The key fact you're missing is that RSS consumers that care about dates have always needed to support Dublin Core, because it's the only way to express dates in RSS 1.0 feeds.

Dave Winer said:

It was worth it to do the little funky dance with you guys. Smart people, you're figuring it out. Excellent.

PS to Mark: I don't think you do have to support dc:date. Dates are not absolutely required to deal with a RSS feed. After all at the item level 0.91 didn't have them at all, and a lot of feeds are in that format. If an aggregator is going to work with those feeds it has to do something meaningful with items with no pubDates.

Brad: People weren't studying the spec, as you say you are doing now. That's what I realized when I looked at how otherwise intelligent people were mangling RSS. Not just well-formed manglings, but (for example) 0.91 feeds with guids (that's not cool, guid didn't come in until 2.0).

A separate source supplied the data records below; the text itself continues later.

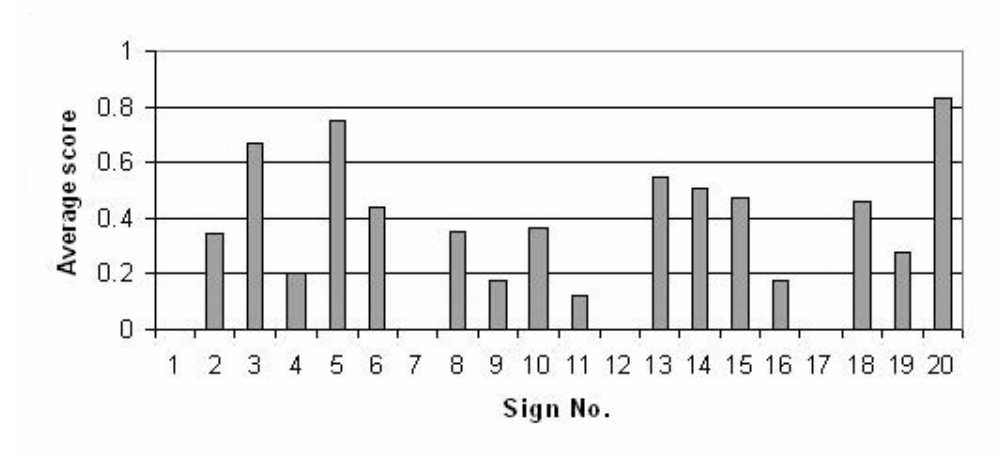
Figure 5b. Problems with Sign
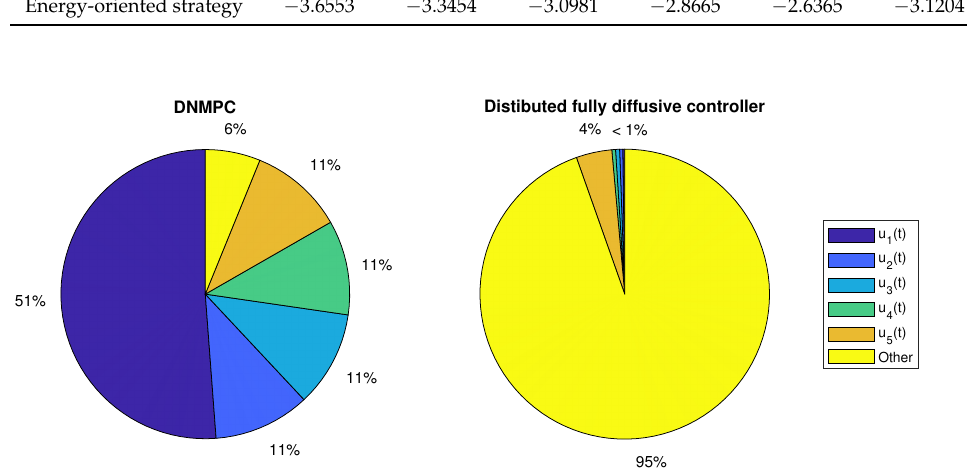
Figure 5. Computational load in energy-oriented scenario and basic-scenario with controller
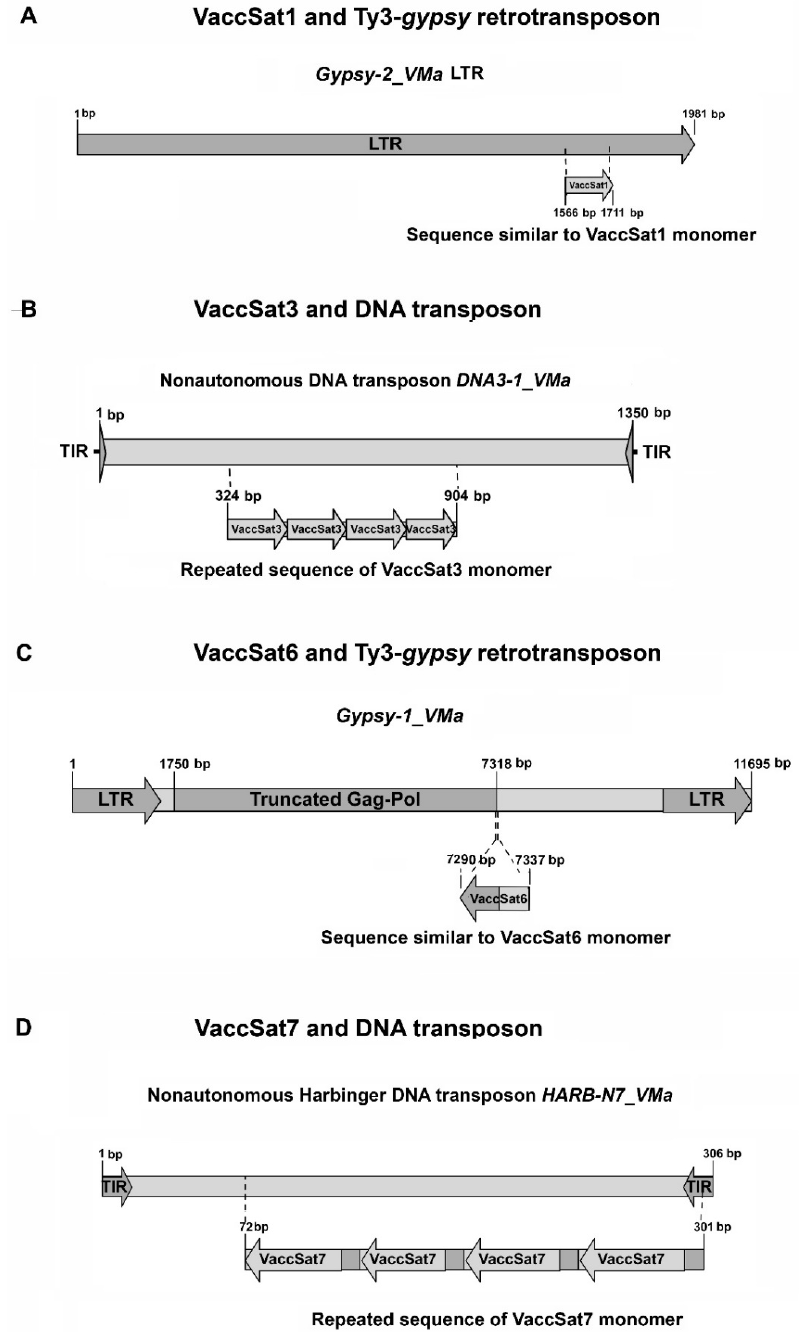
Figure 4. Schematic diagrams of satellite–TE associations in V. macrocarpon . ( A ) A VaccSat1-like sequence has been detected in solo-LTRs of the Gypsy-2_VMa retrotransposon family. ( B ) Four tandem VaccSat3 units has been identified within DNA3-1_VMa, a nonautonomous DNA transposon family. ( C ) A VaccSat6-like sequence has been detected within Gypsy-1_VMa retrotransposon family. Darker rectangle shows the truncated Gag-Pol protein coding region. ( D ) Four tandem VaccSat7 units has been detected within HARB-N7_VMa nonautonomous Harbinger -type DNA transposon family. Here, the rectangles represent transposable elements (TEs) and arrows represents long terminal repeats (LTRs) region or terminal inverted repeats (TIRs) region satDNA monomer.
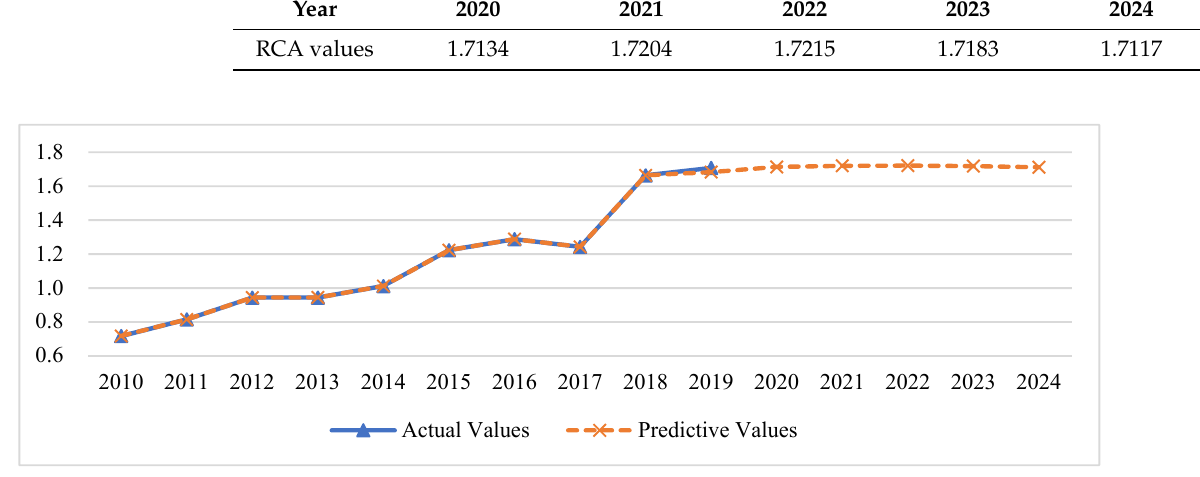
Table 8. Predictive results of international competitiveness of China’s computer information service industry.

Mark: Prior art is everything. The rule for evolution from 0.91 to 0.92 to 2.0 is that everything new is optional and if you put a 2.0 version number on a 0.91 file you get a valid 2.0 file.

Anyway, it feels like this discussion is going somewhere. Happy about that.

Brad Author Profile Page said:

Tim: Alright-- can you explain how to use the dc:date tag to identify both RSS 2 date elements defined for the channel element?

Mark: Did I mention RSS 1.0 at all? My hypothetical RSS 2.0 reader was built to just read RSS 2.0 files. Without consideration of namespaces, it wouldn't be able to date entries unless pubDate is present in the feed. In such a case, I would consider that a failing in the RSS 2.0 feed, not in the reader.

Dave: I admit I've been largely oblivious to all this until recently. I've heard bits and pieces of the discussions (I would guess a lot of webloggers fall into this category).

dc:date and dcterms:modified.

dcterms:modified uses the 8601 format like dc:date. I find that the HTTP 1.1 Last-Modified is more useful then the dcterms:modified date simply because its easier to obtain even if its not totally accurate.